Lütfen söyler misiniz, bu dokümanlar bizim olsa bilirkişi raporları için, TÜBİTAK Raporu için niye çırpınalım?
Bakınız ben mesleki tecrübesi olan 26 yıllık gazeteciyim. Mesleki hayatım dava dosyaları okuyarak geçti.
Siz ne derseniz deyin, davanın temeli olan deliller çökmüştür, geçerliliğini kaybetmiştir. Bu dava bitmiştir. Kanıtı olmayan ceza olmaz.
SAYIN HEYET
Yalanın rakibi gerçek, tehlikelidir.
Ondan kurtulduğunuzu sanabilirsiz ama olmadık bir yerde olmadık, bir zamanda mutlaka gün yüzüne çıkar.
Zorba bir gücün sürgit devam edeceğini düşünenler en çok hayal kırıklığına uğrayanlardır. Geleceğin en önemli niteliği şaşırtıcı olmasıdır.
Bunu yıllardır tarih çalışması yapan bir gazeteci olarak söylüyorum. Hükmü her daim tarihin yüce mahkemesi veriyor. Burada sanık olarak bulunmaktan kendi adıma değil ülkem adına utanç duyuyorum.
21 'inci yüzyılda yazıyı, kitabı ve gazetecileri ve yazarları yargılıyorsunuz.

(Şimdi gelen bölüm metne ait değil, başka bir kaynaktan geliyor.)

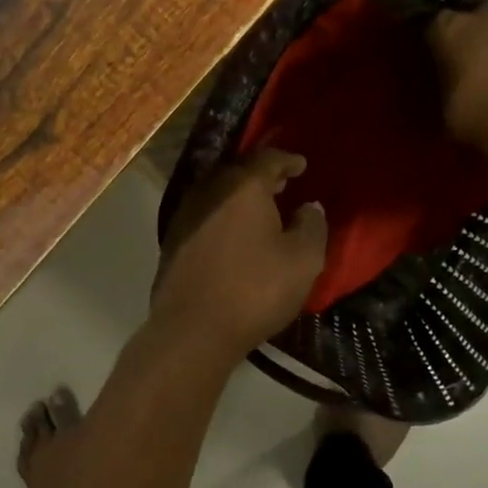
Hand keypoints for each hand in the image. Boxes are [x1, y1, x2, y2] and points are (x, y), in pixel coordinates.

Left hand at [152, 149, 327, 363]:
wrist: (192, 329)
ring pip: (220, 191)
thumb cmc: (255, 289)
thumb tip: (309, 207)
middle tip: (283, 184)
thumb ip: (312, 226)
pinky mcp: (174, 237)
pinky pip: (206, 212)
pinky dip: (224, 214)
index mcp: (244, 185)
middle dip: (263, 176)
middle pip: (241, 171)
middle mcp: (211, 188)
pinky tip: (235, 233)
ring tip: (262, 209)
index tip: (302, 165)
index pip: (269, 158)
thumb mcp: (303, 260)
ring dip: (241, 196)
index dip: (288, 160)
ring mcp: (187, 211)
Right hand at [426, 8, 487, 147]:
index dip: (431, 40)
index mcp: (447, 26)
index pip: (430, 23)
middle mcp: (479, 17)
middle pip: (467, 19)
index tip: (429, 55)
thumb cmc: (469, 111)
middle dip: (463, 35)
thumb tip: (446, 74)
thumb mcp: (441, 97)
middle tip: (458, 59)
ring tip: (485, 68)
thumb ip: (442, 76)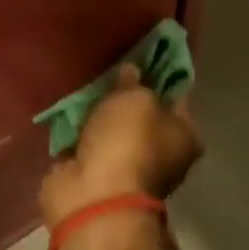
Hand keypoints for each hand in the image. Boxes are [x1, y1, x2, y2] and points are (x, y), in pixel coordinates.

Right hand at [39, 65, 201, 229]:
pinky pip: (84, 142)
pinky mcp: (91, 172)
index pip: (176, 95)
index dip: (159, 74)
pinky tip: (65, 109)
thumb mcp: (137, 99)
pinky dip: (75, 131)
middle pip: (140, 113)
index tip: (141, 53)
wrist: (93, 196)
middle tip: (105, 68)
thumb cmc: (128, 143)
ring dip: (96, 113)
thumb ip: (135, 82)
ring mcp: (123, 166)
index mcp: (184, 136)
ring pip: (110, 128)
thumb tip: (131, 73)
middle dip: (122, 94)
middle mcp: (159, 153)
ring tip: (81, 84)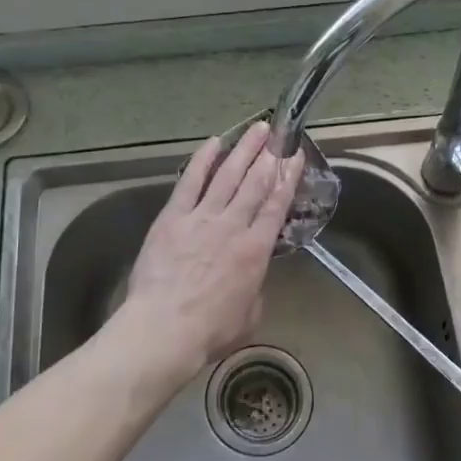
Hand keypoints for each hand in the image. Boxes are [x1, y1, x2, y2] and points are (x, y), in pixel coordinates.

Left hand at [115, 123, 303, 384]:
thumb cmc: (210, 331)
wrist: (164, 328)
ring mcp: (202, 217)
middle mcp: (233, 225)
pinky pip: (190, 182)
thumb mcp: (250, 315)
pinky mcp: (173, 217)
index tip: (295, 157)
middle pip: (255, 183)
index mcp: (256, 250)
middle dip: (269, 155)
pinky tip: (213, 143)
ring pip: (227, 175)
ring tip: (256, 129)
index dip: (289, 178)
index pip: (277, 205)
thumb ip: (255, 289)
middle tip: (278, 133)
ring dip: (243, 150)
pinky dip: (203, 160)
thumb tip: (252, 277)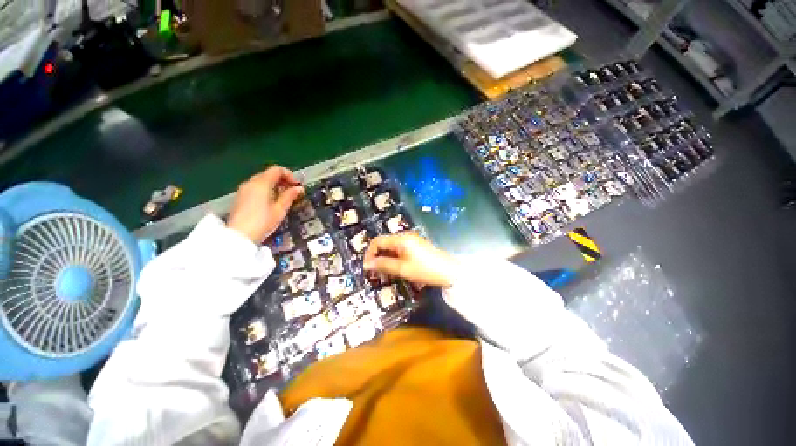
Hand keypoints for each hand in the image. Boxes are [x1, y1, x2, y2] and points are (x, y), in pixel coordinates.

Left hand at [227, 166, 303, 243]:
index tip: (296, 186)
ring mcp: (243, 190)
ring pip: (262, 181)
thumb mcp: (280, 209)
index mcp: (262, 183)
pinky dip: (266, 190)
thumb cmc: (262, 222)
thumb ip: (289, 196)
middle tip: (292, 192)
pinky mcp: (240, 197)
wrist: (239, 236)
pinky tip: (271, 203)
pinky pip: (255, 188)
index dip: (289, 175)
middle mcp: (251, 183)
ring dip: (274, 186)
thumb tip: (299, 188)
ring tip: (283, 198)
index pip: (277, 170)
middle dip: (282, 180)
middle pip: (268, 174)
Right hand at [363, 233, 457, 287]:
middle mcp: (405, 236)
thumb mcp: (402, 269)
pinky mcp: (416, 245)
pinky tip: (396, 268)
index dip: (369, 253)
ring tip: (384, 273)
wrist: (449, 271)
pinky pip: (400, 249)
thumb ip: (383, 265)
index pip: (377, 241)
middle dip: (377, 256)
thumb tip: (367, 264)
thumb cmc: (425, 270)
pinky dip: (394, 258)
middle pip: (384, 243)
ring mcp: (411, 240)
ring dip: (385, 258)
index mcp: (400, 239)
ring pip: (392, 247)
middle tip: (375, 272)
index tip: (367, 268)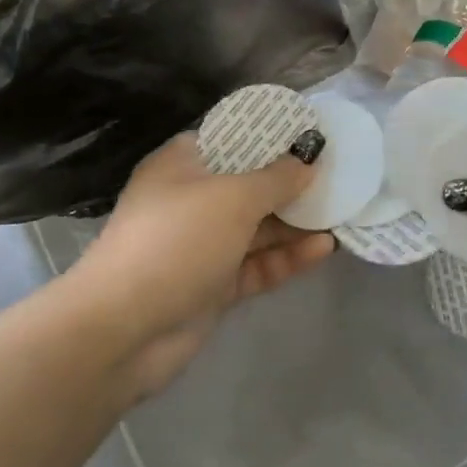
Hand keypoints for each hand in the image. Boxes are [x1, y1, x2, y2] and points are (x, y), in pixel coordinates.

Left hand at [75, 136, 334, 396]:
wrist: (123, 330)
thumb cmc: (176, 241)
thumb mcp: (232, 198)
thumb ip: (276, 178)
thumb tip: (307, 159)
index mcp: (183, 165)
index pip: (232, 140)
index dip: (271, 136)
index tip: (312, 136)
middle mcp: (191, 201)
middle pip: (250, 185)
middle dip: (292, 183)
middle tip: (340, 177)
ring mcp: (202, 246)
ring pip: (257, 228)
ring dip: (296, 223)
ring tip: (343, 213)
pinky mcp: (213, 286)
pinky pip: (257, 265)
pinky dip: (287, 257)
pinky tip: (324, 248)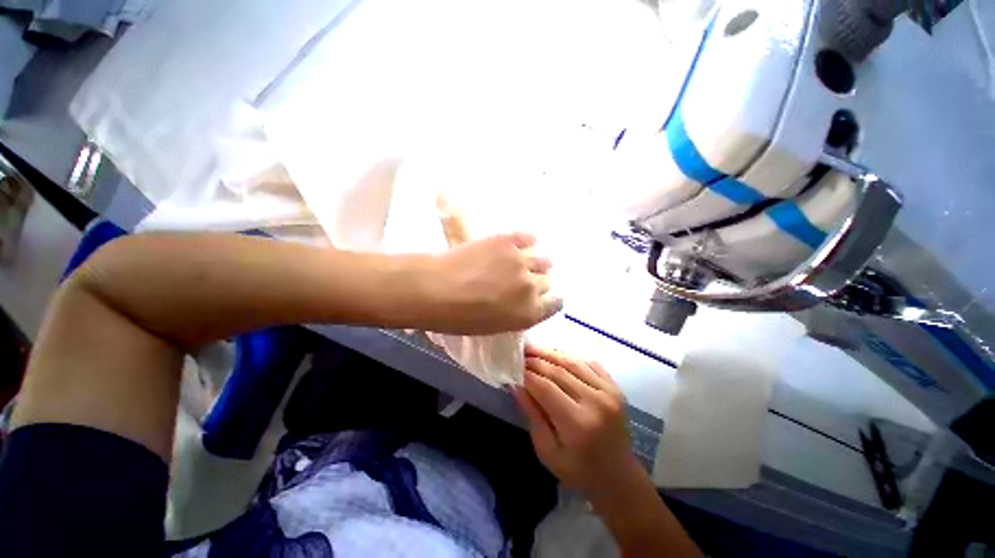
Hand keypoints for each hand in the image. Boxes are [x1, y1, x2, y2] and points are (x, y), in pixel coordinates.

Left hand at [424, 232, 561, 333]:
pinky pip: (527, 238)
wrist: (435, 289)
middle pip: (546, 281)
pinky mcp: (507, 241)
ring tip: (525, 261)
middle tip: (523, 280)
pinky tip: (524, 242)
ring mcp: (520, 262)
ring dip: (537, 263)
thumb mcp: (493, 325)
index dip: (550, 299)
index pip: (555, 304)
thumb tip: (521, 301)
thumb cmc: (458, 317)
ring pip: (542, 261)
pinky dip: (527, 241)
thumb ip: (515, 313)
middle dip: (538, 282)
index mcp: (528, 314)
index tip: (544, 296)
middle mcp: (531, 288)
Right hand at [513, 345, 635, 496]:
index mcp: (578, 423)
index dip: (527, 375)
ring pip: (573, 363)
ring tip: (534, 349)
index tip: (513, 368)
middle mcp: (595, 402)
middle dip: (536, 361)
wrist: (618, 477)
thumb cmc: (578, 471)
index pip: (545, 388)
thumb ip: (532, 415)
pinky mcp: (615, 388)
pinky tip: (557, 356)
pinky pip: (589, 364)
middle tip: (520, 354)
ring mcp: (609, 392)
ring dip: (551, 354)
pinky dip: (570, 358)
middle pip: (559, 371)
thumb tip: (516, 386)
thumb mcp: (547, 451)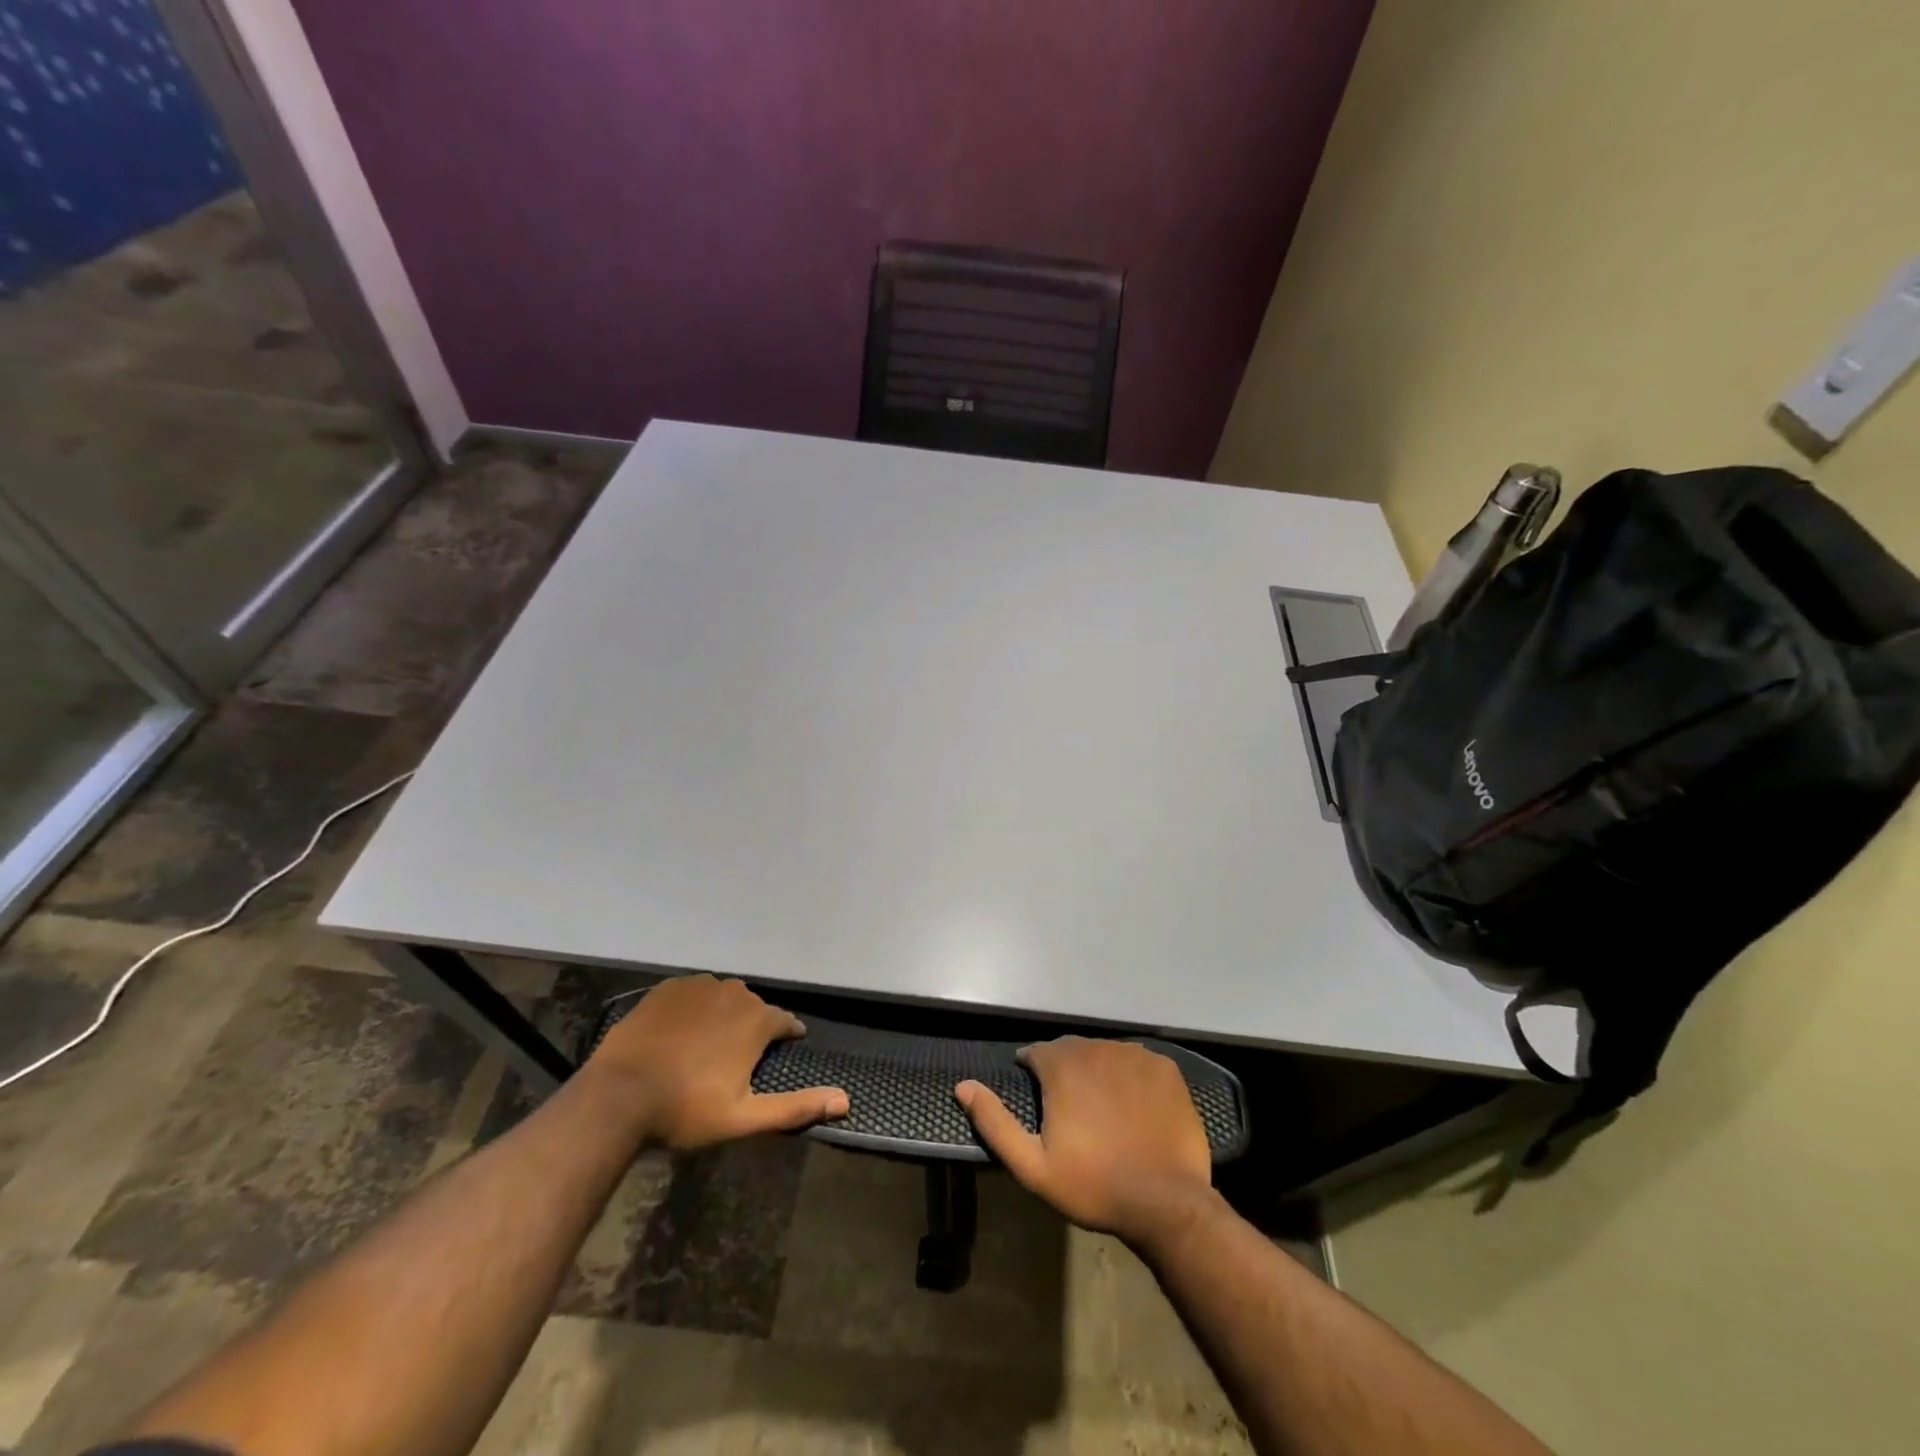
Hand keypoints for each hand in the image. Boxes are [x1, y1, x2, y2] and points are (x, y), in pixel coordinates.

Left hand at [586, 975, 848, 1149]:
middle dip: (752, 1027)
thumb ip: (796, 1107)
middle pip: (753, 1007)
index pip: (785, 1022)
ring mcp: (698, 986)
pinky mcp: (668, 988)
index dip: (786, 1036)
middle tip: (736, 1058)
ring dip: (723, 1014)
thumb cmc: (686, 1109)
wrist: (618, 1096)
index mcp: (757, 1020)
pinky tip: (681, 1030)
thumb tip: (845, 1100)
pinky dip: (694, 1007)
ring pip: (723, 996)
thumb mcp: (744, 1118)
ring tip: (708, 1044)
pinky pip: (692, 992)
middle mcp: (734, 993)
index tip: (783, 1050)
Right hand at [956, 1037, 1216, 1248]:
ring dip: (1098, 1071)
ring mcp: (1136, 1055)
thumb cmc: (1094, 1185)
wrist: (1166, 1203)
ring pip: (1106, 1053)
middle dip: (1065, 1071)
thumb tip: (963, 1086)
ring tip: (1103, 1108)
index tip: (1039, 1098)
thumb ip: (995, 1122)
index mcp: (1063, 1065)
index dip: (1033, 1072)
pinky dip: (1131, 1077)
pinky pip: (1139, 1062)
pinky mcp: (1166, 1068)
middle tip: (1070, 1109)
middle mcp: (1098, 1048)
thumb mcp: (1032, 1166)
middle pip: (1072, 1050)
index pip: (1037, 1053)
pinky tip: (1135, 1106)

Öyle bir dönemden geçiyoruz ki, Bertolt Brecht'in söylediği gibi, "Nasıl bir çağ ki bu, ağaçlardan konuşmak, suç işlemekle bir."
Sayın heyet, "bu ayıptan Türkiye'yi kurtarın" demeyeceğim. Çünkü: Mahkemenize olan güvenimi yitirdim. Adalete olan inancımı öldürüp Silivri zindanına gömdüm.
Önce 3'üncü yargı paketi'yle ilgili ve ardından TÜBİTAK raporu'ndan sonra verdiğiniz kararları mesleğiniz, makamınız isminiz adına üzüntüyle karşıladım.
Anladım ki:
Bugün ülkemizde en çok ihtiyaç duyduğumuz adalet ahlaktan arındırılmış ve bir intikam aracına dönüştürülmüştür.
Bugün:
Korkaklık şu soruyu soruyor: Emniyetli mi?
Menfaatçilik şu soruyu soruyor: Faydalı mı?
Ve vicdan şu soruyu soruyor: Adaletli mi?
Benim sizden tek talebim var: Vicdanınızı devre dışı bırakmayın.